Veronica Roth’s Divergent trilogy (DivergentInsurgentAllegiant) has captured the hearts and thoughts of millions of readers. In Divergent Thinking, YA authors explore even more of Tris and Tobias’ world, including:

• What Divergent’s factions have in common with one of psychology’s most prominent personality models
• The biology of fear: where it comes from and how Tris and the other Dauntless are able to overcome it
• Full-page maps locating all five faction headquarters and other series landmarks in today’s Chicago, based on clues from the books
• Plus a whole lot more, from why we love identity shorthand like factions to Tris’ trouble with honesty to the importance of choice, family, and being brave

With a dozen smart, surprising, mind-expanding essays on all three books in the trilogy, Divergent Thinking provides a companion fit for even the most Erudite Divergent fan.

My Thoughts

I know what you’re thinking – i’ve actually seen the comments online so far as to why we need to have a book that dissects what we’ve all come to love, and apply it in ways that are far outside of the reasons for the series to begin with.  I have to say, while i like to be a skeptic, i pride myself in being a thinker, not a philosopher, but someone who likes to play devils advocate, who loves dystopia for some sick and twisted reason and likes to apply all that i’ve read into what is going on now and what i’m fearing for my kids in the future.

Divergent Thinking takes us outside of the fiction and applies quite a few bits of the story into theories and life situations that make you want to keep thinking.  We get various essays/thoughts/stories by YA authors that are applying things and making you think.

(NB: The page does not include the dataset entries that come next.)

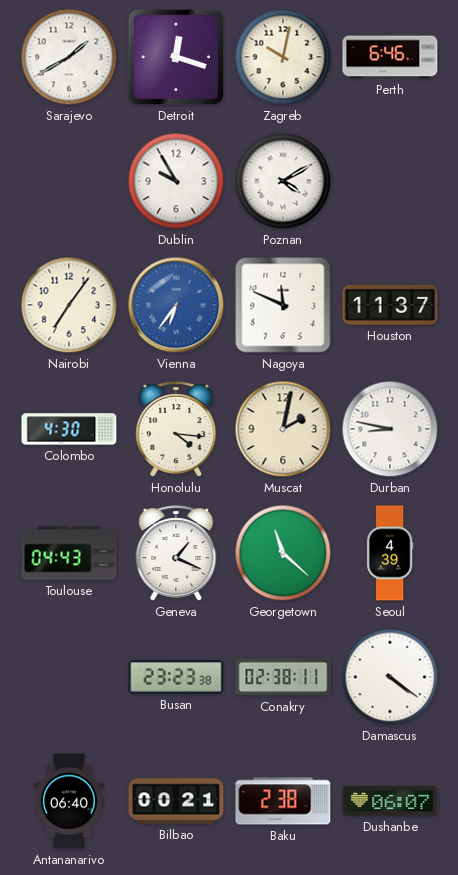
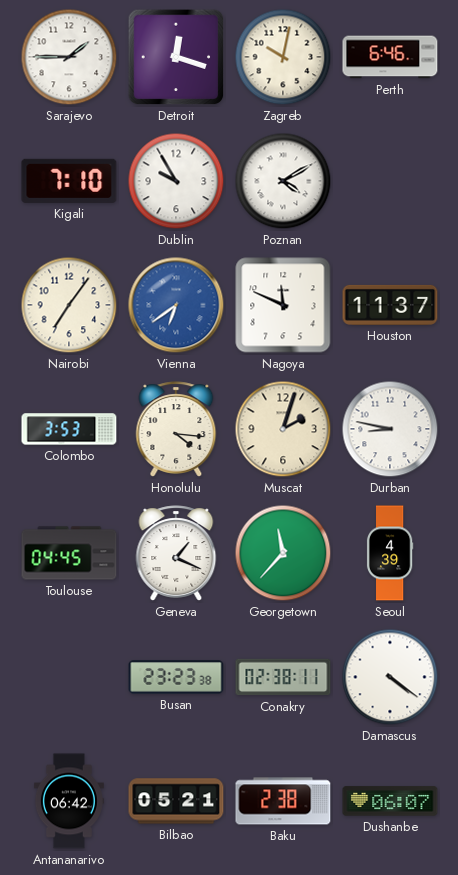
Sarajevo: 1:40 -> 1:45
Kigali: none -> 7:10
Vienna: 6:36 -> 6:39
Colombo: 4:30 -> 3:53
Muscat: 2:02 -> 2:03
Toulouse: 04:43 -> 04:45
Georgetown: 11:22 -> 11:37
Antananarivo: 06:40 -> 06:42
Bilbao: 00:21 -> 05:21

The introduction starts off really re-hashing what’s gone on in the series – picking out game changing moments and drawing comparisons into what we’ve seen throughout.  We get to think about what makes Divergence something to fear, we talk about what brings Allegiant closer to our society, drawing the link that we need and then think a bit more about where it ties back to life.

For example, the first segment is is by an author named Rosemary Clement-Moore where she’s talking about the faction system and how it’s really grounded in what we have in life right now, and what it means.  She has a section where she equates the meanings of the factions into elemental signs.  she dissects the idea of choosing your faction to even pick up lines of ‘what’s your sign’.  honestly, it’s not earth shattering insight here, but it makes you think.

There’s even a section called Choices can be made again by Maria V Snyder and her 16 year old daughter Jenna.  what’s interesting here is that they are drawing constant similarities between Tris and Jenna. ….and what life was like then and what it would be for Jenna now.  While i want to enjoy this section a lot, i feel like i’m forced to think about it too much like a ping pong.  not everything needs to be directly related.  but all in all, it’s interesting.

all in all, while not a dystopian novel, it makes you think, and it brings things full circle.  Dystopia is just about post-apolcolypic stuff right?  where we are in the future?  so it’s based in the ‘now’ or what will be the past – so it’s nice to think about it from time to time.